Apremilast is an oral agent for the treatment of psoriasis and psoriatic arthritis developed by Celgene and approved by the US Food and Drug Administration (FDA) in March 2014. It is a specific inhibitor of phosphodiesterase-4 and significantly facilitates the expression of adenosine phosphate by regulating the expression level of phosphodiesterase-4 in immune cells, further contributing to the inhibition of inflammatory reactions [Citation19]. Recently, the anti-inflammatory effects of phosphodiesterase-4 inhibitors, including Apremilast, have been widely reported. However, it is unknown whether Apremilast possesses a beneficial effect in AR. The present study aims to investigate the potential therapeutic effects of Apremilast on AR by investigating the protective property of Apremilast against IL-13-induced damages in NECs.
Materials and methods
Cell culture and treatments
Human nasal epithelial cells (hNECs) were purchased from Bnbio (#12,621, Beijing, China) and incubated with the Endothelial Cell Growth Medium-2 (EGM-2) culture kit containing 10% fetal bovine serum (FBS), and cultured in 5% CO2 and 37°C. Cells were stimulated with IL-13 (10 ng/mL) [Citation20] in the presence or absence of 2.5 and 5 μM Apremilast (AbMole, Houston, USA) [Citation21] for 24 hours.

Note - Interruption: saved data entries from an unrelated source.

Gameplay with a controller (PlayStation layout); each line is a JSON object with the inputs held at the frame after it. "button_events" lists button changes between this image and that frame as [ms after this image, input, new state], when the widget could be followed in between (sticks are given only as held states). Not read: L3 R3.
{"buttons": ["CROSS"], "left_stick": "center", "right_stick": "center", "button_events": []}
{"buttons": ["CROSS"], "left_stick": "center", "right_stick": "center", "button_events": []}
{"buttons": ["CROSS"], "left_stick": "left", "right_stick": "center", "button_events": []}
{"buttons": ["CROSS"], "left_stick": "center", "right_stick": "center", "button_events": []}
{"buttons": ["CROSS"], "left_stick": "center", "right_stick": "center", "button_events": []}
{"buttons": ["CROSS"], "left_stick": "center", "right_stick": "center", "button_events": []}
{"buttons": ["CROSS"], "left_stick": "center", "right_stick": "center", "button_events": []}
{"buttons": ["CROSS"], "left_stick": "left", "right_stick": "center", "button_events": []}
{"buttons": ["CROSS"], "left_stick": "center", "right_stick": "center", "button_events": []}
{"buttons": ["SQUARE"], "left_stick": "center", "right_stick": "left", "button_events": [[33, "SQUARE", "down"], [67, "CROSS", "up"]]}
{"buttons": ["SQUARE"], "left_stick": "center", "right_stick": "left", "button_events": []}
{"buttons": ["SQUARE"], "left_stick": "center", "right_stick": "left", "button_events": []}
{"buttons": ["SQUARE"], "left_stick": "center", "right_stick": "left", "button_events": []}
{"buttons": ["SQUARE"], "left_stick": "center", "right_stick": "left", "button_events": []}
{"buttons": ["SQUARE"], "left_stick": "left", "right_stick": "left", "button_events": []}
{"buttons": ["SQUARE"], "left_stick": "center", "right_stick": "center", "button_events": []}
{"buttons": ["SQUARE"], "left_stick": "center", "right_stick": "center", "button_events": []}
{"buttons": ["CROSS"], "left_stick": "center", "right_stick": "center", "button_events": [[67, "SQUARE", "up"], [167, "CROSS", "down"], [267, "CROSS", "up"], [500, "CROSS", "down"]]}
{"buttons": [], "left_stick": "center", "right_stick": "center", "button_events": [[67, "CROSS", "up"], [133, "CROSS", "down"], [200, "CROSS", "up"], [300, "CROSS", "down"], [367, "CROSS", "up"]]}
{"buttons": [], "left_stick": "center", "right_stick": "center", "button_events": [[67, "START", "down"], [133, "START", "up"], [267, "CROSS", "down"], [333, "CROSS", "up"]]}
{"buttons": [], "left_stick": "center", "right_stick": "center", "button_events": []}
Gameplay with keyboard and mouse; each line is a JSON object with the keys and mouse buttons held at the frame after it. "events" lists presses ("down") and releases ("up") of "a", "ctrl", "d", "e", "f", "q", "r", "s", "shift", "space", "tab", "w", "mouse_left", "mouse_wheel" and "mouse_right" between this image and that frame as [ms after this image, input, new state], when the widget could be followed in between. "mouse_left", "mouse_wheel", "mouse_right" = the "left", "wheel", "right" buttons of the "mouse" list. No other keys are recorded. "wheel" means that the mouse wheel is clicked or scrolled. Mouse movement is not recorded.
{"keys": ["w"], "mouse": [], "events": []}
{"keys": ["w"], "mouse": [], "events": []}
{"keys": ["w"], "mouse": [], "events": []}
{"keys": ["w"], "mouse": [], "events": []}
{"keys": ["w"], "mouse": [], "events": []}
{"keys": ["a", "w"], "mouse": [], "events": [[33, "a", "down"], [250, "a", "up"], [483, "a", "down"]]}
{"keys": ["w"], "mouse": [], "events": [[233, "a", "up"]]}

Cell viability measurements
The cell viability of treated human NECs was detected with the cell counting kit-8 (CCK-8) assay. In brief, cells were digested using 0.25% pancreatin and washed 3 times using the PBS buffer, and further seeded in a 96 well plate at 5000/well. Upon the completion of the treatment, cells were loaded with 10% CCK-8 solution. After 2 hours of incubation, the optical density (OD) value at 570 nm was determined (BioTek, Vermont, USA).
Real-time PCR analysis
The total RNAs were extracted from human NECs treated with a TRIzol reagent (#15,596,026, Invitrogen, California, USA), followed by being transcribed into cDNA using the iScript cDNA synthesis kit (#170-8890 Bio-Rad, California, USA). The PCR reaction conducted in the present study was performed using the SYBR Green Master Mix (#4,385,610, Bio-Rad, USA). Finally, the relative expression level of target genes was determined using the 2−ΔΔCt method after normalization with the expression of GAPDH.
ELISA assay
The production of IL-6 (#E-EL-H6156 Elabscience, Wuhan, China), IL-8 (#E-EL-H6008 Elabscience, Wuhan, China), CSF2 (#E-EL-H0081c Elabscience, Wuhan, China), CCL11 (#E-EL-H0025c Elabscience, Wuhan, China), and Mucin 4 (#EH1160 Finetest, Wuhan, China) in human NECs was measured with ELISA assay. Briefly, the supernatant of treated NECs was collected and seeded on the 96-well ELISA plate, together with the 5 gradient concentrations of the standard, followed by incubation at 37°C for 1 hour. After removing the medium and 3 washes, the wells were added with the conjugate reagents and the samples were incubated at 37°C for 30 minutes, then TMB solution was added for 15 minutes. Lastly, the stop solution was added and the OD value at 450 nm was determined (Biotek, Vermont, USA).
Western blot analysis
The total proteins were extracted from cells using the RIPA lysis buffer (50 mM Tris(pH 7.4), 150 mM NaCl, 1% NP-40, 0.5% sodium deoxycholate, 0.1% SDS) (Beyotime Biotechnology, Beijing, China) with the protease and phosphatase inhibitor cocktail [Citation22], which were quantified with a bicinchoninic acid (BCA) kit (#T9300A Takara, Tokyo, Japan). Approximately 30 μg proteins were loaded and separated with 12% sodium dodecyl sulfate-polyacrylamide gel electrophoresis (SDS-PAGE), and further transferred to the polyvinylidene fluoride (PVDF) membrane (Takara, Tokyo, Japan), and then incubated with 5% skim milk. After 3 washes, the membrane was incubated with the primary antibody against p-JNK (1:800, #sc-6254 Santa Cruz Biotechnology, USA), JNK (1:800, #sc-7345 Santa Cruz Biotechnology, USA), c-fos (1:800, #sc-166,940 Santa Cruz Biotechnology, USA), c-Jun (1:800, #sc-74,543 Santa Cruz Biotechnology, USA), NF-κB p65 (1:800, #sc-8008 Santa Cruz Biotechnology, USA), and β-actin (1:800, #sc-8432 Santa Cruz Biotechnology, USA), followed by being incubated with the secondary antibody (1:800, #sc-2005 Santa Cruz Biotechnology, USA) at room temperature for 1.5 hours. Finally, the ECL solution was used to visualize the bands, which were quantified by the Image J software.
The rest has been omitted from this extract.